I’ve a lot of not found errors in Google’s Search Console. Some of my topics are pointing to a ?page=2 and when you click such link it throws a 404 error.

example.com/t/title-of-topic/id?page=2

I’ve been trying to make a regex, elimininate any ?... endeing but the substitution doesn’t seem to work.

/(t\/.*\/.*)\?(.*)\1

(Robert McIntosh) #2

I’m not sure I understand - where does the original ?page=2 come from?

Discourse doesn’t have pagination on topics, you have a format of /topic_iD/post_ID

do you have an example?


(Mariano Rodriguez) #3

Yes I know, that’s the weird part, that looks like it have the pagination.
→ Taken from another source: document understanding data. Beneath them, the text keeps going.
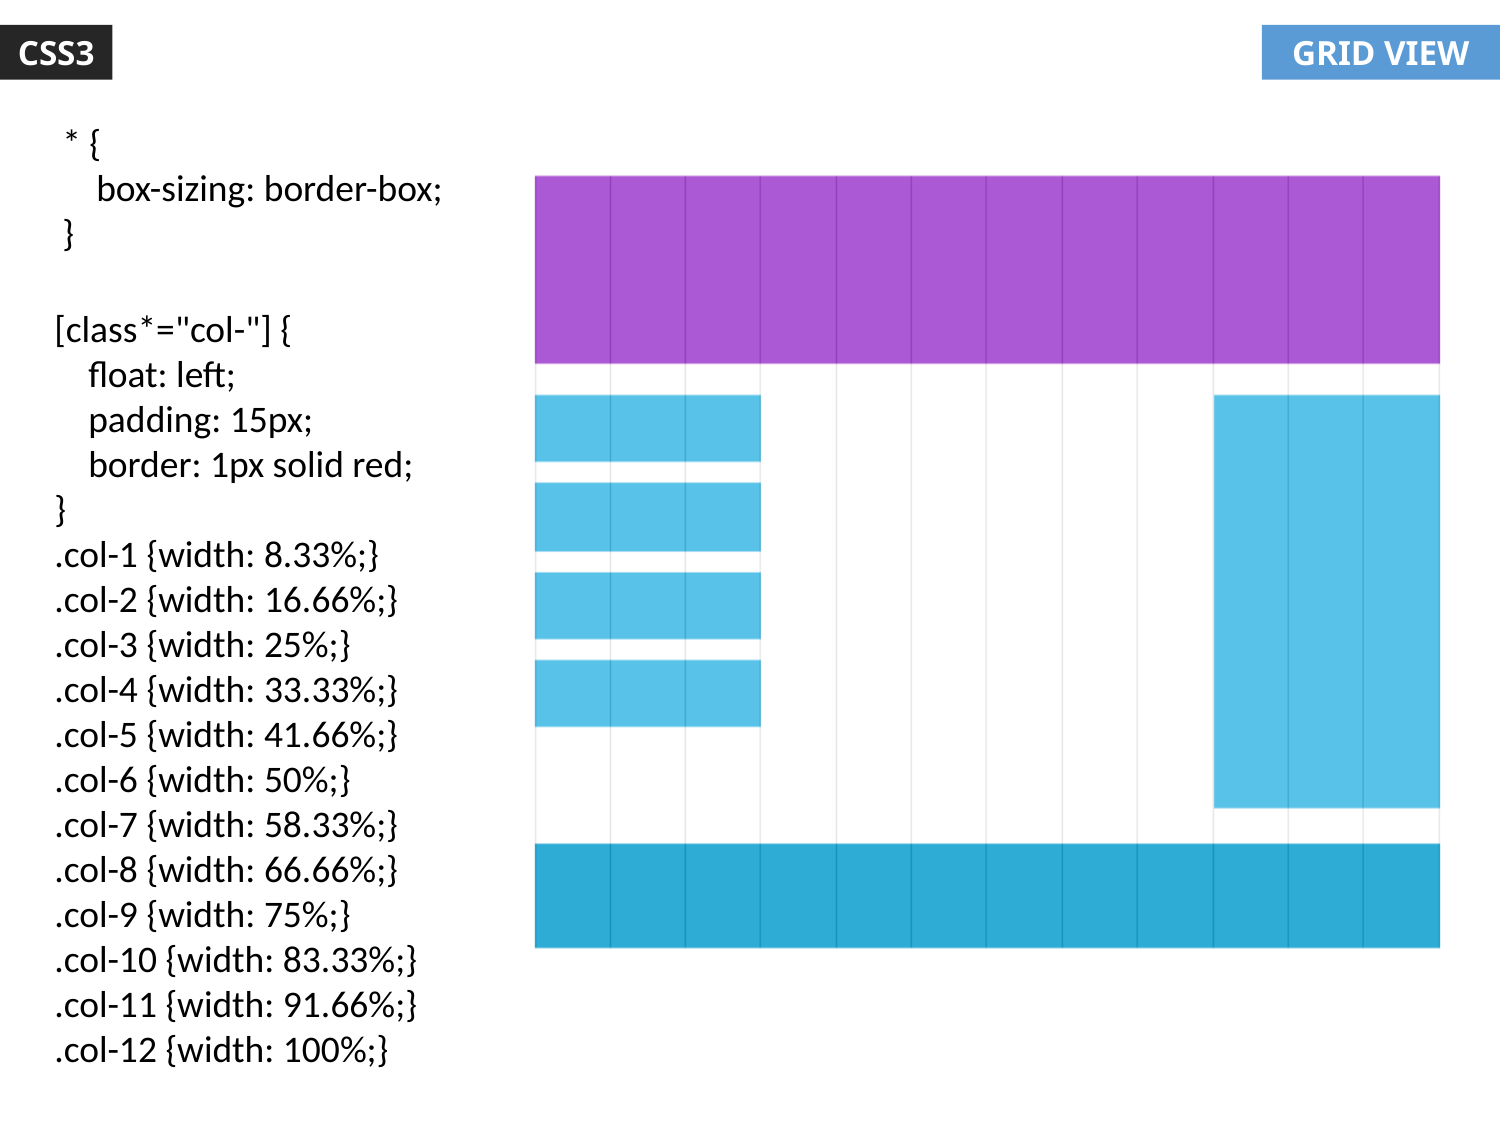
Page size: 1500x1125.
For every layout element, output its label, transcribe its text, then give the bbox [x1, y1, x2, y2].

picture [527, 166, 1447, 959]
text_box [class*="col-"] { float: left; padding: 15px; border: 1px solid red; } .col-1 {width: 8.33%;} .col-2 {width: 16.66%;} .col-3 {width: 25%;} .col-4 {width: 33.33%;} .col-5 {width: 41.66%;} .col-6 {width: 50%;} .col-7 {width: 58.33%;} .col-8 {width: 66.66%;} .col-9 {width: 75%;} .col-10 {width: 83.33%;} .col-11 {width: 91.66%;} .col-12 {width: 100%;} [39, 297, 502, 1078]
text_box GRID VIEW [1261, 24, 1500, 80]
text_box * { box-sizing: border-box; } [47, 111, 471, 262]
text_box CSS3 [0, 24, 113, 80]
Some of the pages with errors in Google Search Console

In this image, you can see it says that the /4472 is supposedly linking to /4472?page=2


(Kris) #4

?page=2 is only visible in our crawler view when Javascript is disabled… I wonder if Google’s trying to crawl those pages with Javascript enabled and running into the issue?


(Rafael dos Santos Silva) #5

This topics have deleted or moved posts?


(Mariano Rodriguez) #6

I wouldn’t know for sure, there are a lot of post with that error.

What might be happening is that the forum was transferred from phpBB


(Jeff Atwood) #7

You will need to disable JavaScript and change your user-agent to the google crawler user agent to see Discourse as the google crawler does.

Alternately:

Use Fetch as Google for websites - Search Console Help

The Fetch as Google tool enables you to test how Google crawls or renders a URL on your site. You can use Fetch as Google to see whether Googlebot can access a page on your site, how it renders the page, and whether any page resources (such as images or scripts) are blocked to Googlebot.